Knee Fusion for Prosthetic Conversion in Proximal Focal Femoral Deficiency
Arthrodesis of the knee converts the proximal focal femoral–deficient limb into a stable limb by removing the intercalated segment. The original technique included a Syme-type ankle disarticulation. Subsequent modifications offer the option of rotationplasty, which retains the foot.
Operative Technique
A, With the patient supine, an anterior S-shaped incision is made to expose the anterior aspect of the lower femur and upper tibia. Proximally, the incision is extended laterally to expose the lateral aspect of the upper femur.

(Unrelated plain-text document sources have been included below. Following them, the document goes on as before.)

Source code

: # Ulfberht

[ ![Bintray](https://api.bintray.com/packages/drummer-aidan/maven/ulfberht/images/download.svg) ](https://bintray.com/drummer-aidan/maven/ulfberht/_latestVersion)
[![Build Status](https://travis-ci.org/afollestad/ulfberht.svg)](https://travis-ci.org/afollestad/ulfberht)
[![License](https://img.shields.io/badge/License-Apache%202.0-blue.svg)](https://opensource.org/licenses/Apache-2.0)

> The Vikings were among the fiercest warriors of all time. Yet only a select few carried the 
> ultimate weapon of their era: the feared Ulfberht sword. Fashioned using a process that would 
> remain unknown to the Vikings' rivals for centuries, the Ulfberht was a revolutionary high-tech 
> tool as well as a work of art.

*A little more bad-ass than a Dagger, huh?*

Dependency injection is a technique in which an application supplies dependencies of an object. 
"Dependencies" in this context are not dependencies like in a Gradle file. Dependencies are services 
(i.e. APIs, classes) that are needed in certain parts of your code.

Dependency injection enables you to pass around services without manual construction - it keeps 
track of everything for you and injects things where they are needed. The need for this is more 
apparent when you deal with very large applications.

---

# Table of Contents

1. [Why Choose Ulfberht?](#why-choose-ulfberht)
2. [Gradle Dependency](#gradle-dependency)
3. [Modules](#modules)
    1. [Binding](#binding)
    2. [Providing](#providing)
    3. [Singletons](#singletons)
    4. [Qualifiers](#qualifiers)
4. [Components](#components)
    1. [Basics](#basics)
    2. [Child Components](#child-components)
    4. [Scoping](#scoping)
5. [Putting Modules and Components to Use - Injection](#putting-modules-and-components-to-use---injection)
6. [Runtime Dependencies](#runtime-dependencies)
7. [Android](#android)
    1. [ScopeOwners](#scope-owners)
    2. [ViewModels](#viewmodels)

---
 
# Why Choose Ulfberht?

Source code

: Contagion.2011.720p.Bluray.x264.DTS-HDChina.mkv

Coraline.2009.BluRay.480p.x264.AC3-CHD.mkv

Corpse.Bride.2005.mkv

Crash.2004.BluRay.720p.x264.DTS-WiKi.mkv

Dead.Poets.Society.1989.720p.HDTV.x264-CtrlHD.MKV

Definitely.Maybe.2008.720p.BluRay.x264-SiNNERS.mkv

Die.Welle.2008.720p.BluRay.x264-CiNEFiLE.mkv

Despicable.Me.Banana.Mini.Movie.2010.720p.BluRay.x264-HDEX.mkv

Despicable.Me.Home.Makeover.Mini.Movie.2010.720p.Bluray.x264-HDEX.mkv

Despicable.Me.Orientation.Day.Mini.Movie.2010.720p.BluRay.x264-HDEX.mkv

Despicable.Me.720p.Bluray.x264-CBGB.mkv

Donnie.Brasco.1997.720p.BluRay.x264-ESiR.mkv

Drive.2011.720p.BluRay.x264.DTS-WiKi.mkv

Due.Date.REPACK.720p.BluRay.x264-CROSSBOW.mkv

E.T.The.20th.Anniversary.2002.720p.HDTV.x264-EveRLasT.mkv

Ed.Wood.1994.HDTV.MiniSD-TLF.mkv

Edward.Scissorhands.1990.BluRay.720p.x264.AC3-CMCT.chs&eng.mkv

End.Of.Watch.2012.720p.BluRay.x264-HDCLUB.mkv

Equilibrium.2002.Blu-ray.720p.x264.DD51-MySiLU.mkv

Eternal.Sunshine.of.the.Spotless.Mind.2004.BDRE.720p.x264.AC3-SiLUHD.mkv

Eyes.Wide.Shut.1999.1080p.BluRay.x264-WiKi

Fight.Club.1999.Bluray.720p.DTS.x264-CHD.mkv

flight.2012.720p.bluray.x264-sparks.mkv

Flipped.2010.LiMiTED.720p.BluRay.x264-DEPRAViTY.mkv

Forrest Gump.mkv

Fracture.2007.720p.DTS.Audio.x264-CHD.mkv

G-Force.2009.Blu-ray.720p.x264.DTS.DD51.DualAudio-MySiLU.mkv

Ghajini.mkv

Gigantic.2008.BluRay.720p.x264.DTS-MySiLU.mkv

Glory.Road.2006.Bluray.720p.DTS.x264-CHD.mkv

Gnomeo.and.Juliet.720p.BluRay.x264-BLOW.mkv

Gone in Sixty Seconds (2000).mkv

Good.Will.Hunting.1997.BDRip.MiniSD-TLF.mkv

B, The capsule and synovium of the knee joint are opened, and the articular cartilage of the upper end of the tibia is excised with an oscillating electric saw until the ossific nucleus of the epiphysis is seen. The distal femoral epiphysis is completely removed.
C, An 8-mm intramedullary nail is inserted. First it is inserted distally into the tibia, and it exits from the sole of the foot.
D, The nail is then passed proximally into the femur, thus impacting the lower end of the femur and the upper epiphysis of the tibia in extension. Care is taken to provide proper rotational alignment of the lower limb and ensure that the fused knee is not in flexion. The intramedullary nail should be in the center of the physes of the distal femur and the proximal tibia to avoid growth retardation.
The wound is closed in routine fashion. A one-and-one-half spica cast is applied for immobilization.
E, Syme amputation may be performed at this time or later if desired. The intramedullary nail is removed after 6 weeks.